Seasons

There is only the mad dash through life, clawing and kicking out of the current version I have created for myself, trying to make it to the next version that I assume will be better than this one. I do not know why this is. I have always felt this way. The desire to leave and move on is ingrained in me. Change, the process of shedding one skin for another—location, job, career, body, nutrition, goals—is something I seem to crave and seek out.

This character trait manifests itself with a sense that I am always going to leave. I am unmoored. The thought of seeing the same harbor for all my days fills me with such dread. The realization that I have lived four years of my life in the same little cabin at the same job driving the same streets each workday makes bile rise up in my throat, enough to choke on. I am running out of time.
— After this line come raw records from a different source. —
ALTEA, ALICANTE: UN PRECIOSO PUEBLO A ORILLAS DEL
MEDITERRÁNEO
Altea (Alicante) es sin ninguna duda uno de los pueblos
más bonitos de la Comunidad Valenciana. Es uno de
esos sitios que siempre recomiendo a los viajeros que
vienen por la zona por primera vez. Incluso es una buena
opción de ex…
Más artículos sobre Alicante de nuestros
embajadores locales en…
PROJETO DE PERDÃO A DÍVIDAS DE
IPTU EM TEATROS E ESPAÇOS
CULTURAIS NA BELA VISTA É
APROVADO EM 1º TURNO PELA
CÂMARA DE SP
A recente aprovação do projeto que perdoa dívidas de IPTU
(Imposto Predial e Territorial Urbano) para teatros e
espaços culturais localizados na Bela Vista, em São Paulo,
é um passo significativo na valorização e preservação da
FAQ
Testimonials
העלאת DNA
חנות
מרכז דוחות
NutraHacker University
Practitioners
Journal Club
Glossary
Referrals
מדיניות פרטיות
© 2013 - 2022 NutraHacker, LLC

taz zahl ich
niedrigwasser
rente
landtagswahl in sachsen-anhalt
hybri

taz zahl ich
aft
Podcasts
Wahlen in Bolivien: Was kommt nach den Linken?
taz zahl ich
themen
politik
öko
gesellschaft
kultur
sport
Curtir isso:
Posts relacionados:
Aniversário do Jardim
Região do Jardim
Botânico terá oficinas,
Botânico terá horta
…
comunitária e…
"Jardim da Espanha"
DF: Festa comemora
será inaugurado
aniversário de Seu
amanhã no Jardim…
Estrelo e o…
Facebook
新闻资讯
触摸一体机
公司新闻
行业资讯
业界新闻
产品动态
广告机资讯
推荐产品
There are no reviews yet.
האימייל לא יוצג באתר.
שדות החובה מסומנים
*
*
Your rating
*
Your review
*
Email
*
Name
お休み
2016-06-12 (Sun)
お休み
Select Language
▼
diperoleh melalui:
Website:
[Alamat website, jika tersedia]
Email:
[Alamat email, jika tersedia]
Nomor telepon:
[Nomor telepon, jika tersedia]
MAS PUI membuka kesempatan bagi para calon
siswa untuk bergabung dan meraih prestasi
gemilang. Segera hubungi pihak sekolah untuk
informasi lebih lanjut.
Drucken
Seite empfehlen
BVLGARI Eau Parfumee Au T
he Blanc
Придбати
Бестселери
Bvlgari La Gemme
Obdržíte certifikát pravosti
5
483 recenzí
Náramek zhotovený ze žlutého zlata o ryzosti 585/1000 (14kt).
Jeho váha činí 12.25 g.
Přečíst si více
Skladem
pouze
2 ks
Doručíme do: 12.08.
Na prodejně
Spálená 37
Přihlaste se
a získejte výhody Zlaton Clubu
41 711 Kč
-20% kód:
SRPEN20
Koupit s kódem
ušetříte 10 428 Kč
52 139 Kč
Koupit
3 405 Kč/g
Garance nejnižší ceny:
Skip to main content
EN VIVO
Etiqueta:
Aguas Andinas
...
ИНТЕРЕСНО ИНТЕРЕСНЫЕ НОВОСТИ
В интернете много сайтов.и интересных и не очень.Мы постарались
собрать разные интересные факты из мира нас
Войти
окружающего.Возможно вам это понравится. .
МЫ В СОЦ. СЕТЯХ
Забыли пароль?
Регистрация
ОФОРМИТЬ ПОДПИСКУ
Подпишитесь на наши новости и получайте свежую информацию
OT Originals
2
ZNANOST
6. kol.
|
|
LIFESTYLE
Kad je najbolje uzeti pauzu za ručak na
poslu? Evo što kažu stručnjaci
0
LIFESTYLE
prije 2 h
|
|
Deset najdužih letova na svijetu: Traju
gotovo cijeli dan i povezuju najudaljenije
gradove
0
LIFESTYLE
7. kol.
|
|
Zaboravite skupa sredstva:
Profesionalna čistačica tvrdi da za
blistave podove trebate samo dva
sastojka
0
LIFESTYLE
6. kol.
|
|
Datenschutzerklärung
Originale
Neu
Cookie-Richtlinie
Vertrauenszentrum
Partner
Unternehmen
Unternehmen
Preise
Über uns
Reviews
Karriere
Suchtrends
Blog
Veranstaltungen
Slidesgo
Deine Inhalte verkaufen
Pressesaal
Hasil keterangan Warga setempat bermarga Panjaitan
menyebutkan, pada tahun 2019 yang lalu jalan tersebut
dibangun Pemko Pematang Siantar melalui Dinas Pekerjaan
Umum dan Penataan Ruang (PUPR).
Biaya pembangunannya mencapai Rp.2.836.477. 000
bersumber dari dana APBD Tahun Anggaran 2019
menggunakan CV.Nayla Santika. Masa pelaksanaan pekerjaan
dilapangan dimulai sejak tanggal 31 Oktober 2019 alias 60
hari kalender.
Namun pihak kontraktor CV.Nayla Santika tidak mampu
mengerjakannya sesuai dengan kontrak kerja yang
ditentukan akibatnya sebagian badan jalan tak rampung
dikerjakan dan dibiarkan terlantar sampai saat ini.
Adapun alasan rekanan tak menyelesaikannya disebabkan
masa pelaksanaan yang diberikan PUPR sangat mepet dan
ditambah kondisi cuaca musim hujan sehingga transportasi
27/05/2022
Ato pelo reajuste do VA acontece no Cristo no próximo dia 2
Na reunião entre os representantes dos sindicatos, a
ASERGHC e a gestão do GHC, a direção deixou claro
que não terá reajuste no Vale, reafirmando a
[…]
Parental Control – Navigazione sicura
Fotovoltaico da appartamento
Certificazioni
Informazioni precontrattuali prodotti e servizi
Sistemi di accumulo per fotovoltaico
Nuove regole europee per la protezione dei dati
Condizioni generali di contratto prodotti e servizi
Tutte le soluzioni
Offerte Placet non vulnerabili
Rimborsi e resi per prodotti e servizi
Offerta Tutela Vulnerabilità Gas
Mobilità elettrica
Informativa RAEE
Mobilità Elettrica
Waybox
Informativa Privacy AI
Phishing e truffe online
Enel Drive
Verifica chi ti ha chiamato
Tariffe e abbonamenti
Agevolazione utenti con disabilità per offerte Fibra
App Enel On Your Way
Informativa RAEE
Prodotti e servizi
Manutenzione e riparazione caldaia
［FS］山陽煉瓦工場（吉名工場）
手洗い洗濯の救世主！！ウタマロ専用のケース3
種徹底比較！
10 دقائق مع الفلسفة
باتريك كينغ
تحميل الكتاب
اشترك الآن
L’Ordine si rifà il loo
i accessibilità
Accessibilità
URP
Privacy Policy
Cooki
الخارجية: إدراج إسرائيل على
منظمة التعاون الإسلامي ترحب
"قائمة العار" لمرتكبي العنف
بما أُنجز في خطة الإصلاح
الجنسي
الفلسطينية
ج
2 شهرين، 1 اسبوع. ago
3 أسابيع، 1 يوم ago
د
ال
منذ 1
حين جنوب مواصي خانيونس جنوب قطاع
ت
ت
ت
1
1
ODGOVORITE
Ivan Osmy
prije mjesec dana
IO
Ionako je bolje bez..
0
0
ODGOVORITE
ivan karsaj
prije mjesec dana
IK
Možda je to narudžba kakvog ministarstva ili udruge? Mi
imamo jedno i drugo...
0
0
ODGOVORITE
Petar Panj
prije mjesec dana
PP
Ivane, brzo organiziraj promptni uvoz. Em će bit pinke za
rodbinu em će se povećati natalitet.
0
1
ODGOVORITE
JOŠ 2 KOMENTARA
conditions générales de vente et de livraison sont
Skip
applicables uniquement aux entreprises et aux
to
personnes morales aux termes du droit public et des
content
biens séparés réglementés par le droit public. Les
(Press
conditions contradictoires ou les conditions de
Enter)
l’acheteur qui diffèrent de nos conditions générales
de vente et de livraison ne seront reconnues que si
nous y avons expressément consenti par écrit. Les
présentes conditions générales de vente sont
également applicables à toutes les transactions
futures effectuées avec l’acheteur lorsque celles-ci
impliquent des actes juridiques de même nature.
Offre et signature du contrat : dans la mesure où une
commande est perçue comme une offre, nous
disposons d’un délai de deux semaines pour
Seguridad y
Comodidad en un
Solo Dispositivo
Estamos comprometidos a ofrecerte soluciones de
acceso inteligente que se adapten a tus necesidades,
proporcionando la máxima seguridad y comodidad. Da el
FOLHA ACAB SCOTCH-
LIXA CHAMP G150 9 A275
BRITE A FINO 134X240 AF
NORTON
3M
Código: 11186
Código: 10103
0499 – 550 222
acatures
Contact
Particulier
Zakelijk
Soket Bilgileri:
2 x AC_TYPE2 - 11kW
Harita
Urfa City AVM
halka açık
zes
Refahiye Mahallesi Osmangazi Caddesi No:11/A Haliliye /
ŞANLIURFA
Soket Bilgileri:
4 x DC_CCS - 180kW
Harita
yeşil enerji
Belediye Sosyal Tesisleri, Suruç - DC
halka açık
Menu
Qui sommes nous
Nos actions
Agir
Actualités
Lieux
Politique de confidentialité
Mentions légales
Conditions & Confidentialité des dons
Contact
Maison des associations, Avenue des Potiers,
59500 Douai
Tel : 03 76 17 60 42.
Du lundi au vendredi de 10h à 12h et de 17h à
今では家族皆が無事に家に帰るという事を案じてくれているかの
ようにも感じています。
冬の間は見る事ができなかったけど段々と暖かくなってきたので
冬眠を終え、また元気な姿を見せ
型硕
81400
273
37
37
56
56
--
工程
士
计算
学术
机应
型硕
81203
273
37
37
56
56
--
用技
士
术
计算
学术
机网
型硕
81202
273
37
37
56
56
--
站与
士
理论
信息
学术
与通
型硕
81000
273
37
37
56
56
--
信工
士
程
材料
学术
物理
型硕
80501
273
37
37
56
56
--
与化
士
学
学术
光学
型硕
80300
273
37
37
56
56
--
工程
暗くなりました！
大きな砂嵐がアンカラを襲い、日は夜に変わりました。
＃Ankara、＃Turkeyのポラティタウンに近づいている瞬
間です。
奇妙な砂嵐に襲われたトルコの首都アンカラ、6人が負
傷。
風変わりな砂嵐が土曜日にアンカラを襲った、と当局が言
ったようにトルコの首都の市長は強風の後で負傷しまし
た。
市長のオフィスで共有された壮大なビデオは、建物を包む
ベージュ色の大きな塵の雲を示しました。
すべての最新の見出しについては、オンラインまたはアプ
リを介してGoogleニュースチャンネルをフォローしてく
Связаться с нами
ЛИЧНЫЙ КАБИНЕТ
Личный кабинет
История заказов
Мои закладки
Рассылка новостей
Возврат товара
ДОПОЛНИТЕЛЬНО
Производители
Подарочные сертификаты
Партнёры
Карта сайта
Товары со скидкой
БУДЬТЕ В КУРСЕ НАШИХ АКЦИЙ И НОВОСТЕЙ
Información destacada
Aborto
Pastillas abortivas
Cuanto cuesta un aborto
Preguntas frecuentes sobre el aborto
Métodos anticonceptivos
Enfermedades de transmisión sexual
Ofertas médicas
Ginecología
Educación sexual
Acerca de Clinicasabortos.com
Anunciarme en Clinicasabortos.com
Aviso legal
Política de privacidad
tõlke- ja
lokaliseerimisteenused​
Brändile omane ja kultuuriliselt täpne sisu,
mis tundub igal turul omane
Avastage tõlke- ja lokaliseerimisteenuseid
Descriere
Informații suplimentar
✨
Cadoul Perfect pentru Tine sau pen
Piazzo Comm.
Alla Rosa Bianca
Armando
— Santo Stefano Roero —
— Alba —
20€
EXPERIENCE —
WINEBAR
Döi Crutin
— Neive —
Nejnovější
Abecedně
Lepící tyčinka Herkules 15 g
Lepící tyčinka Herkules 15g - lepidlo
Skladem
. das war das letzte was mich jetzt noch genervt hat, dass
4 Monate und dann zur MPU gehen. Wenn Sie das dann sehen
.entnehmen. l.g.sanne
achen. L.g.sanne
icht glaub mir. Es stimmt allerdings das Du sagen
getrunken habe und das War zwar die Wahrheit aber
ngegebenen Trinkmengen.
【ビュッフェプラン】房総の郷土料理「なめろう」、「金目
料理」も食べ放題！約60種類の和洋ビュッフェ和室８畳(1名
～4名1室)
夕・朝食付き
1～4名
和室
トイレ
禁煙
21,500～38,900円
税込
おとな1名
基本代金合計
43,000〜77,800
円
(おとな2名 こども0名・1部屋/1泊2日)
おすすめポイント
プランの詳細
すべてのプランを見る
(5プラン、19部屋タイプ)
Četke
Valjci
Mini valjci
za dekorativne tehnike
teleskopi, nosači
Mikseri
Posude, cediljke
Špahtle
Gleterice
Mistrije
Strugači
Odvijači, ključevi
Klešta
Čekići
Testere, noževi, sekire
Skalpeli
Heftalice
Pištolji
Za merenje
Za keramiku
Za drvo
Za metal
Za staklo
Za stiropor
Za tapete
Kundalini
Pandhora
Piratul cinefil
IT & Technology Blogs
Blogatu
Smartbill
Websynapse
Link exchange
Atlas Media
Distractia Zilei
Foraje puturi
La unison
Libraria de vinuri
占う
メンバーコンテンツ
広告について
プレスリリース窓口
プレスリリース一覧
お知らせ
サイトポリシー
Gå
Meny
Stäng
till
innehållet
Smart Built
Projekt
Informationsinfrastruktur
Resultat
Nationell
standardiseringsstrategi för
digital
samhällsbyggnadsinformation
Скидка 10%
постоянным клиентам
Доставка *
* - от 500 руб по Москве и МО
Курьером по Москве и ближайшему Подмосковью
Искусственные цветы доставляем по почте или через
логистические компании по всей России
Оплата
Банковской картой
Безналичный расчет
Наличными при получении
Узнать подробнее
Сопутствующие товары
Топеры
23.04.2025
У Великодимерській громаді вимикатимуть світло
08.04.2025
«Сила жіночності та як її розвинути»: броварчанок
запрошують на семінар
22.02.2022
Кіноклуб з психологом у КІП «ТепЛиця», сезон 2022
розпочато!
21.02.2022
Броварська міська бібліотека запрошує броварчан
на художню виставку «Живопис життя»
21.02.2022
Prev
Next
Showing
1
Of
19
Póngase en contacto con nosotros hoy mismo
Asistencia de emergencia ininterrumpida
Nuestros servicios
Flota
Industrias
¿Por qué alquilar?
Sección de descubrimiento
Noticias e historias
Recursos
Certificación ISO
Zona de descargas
When I moved to this little town twenty miles outside of Boston proper, I felt alive and awake. It was a change, it was an unmooring from my previous life of hard nights with a crazy ex and a failed start-up. It was a chance to come back to myself, to find out who I was, to fill my soul with nature and shovel snow off a driveway once again. Contentedness pulsed through my body.

And now, four years later, having just turned forty, I’m ready to leave again. I’m prepared to move on. Internally, I berate myself. Why can’t I be happy with the life I’ve created? I ask myself, over and over. What’s so wrong with this life that you feel the need to uproot it all?

My friends and family know this is how I feel. I have never been good at hiding my feelings. The old adage of wearing one’s heart on their sleeve? Well, the entirety of my circulatory system adorns my body (maybe it’s my Italian and Irish heritage, eh?). I feel guilty for wanting to leave when I should wish to deepen and enjoy the friendships here and strengthen family ties.

But maybe I am looking at this all wrong. I am not running from one life to another. No, I am passing through seasons. Looking back through the puddle of my life, I see the seasons more clearly. The Season of Death, of which is just about twenty years gone by now. The Season of Change, fifteen years ago. The Seasons of Love, of Crazy, of Wanderlust and Fear and Expansion. Some seasons are short…that Season of Death? Just a night albeit probably one of the most affecting events in my life. And others? Much longer.

Redefining my wandering soul, the necessity that change must occur in my life, as a season, rather than running away, seems to be a better way to look at things. Because the one problem I’ve had with my mind’s constant chattering about this subject is the thinking that I’m not living the life I should be living. That I went down one road and it was all wrong. Basically, that I fucked up. This negates my reasons for moving in this direction and that I made conscious decisions about where I am right now.

If I look at my life as a series of seasons, everything starts to make more sense. Each season is predicated by needs and wants and the current state of my life. Seasons also explains the patterns I see in my life as a whole; seasons of movement, of stillness, seasons of togetherness, and of solitude.

Right now, I am coming to the end of one of these seasons, a season of stillness and solitude. Rather than berating myself, I should just enjoy the changing color of the leaves and the chilly air coming in from the North now. A new season will start soon enough, and when it does begin, I’ll be ready for it, knowing that I soaked up this current season for all it is worth.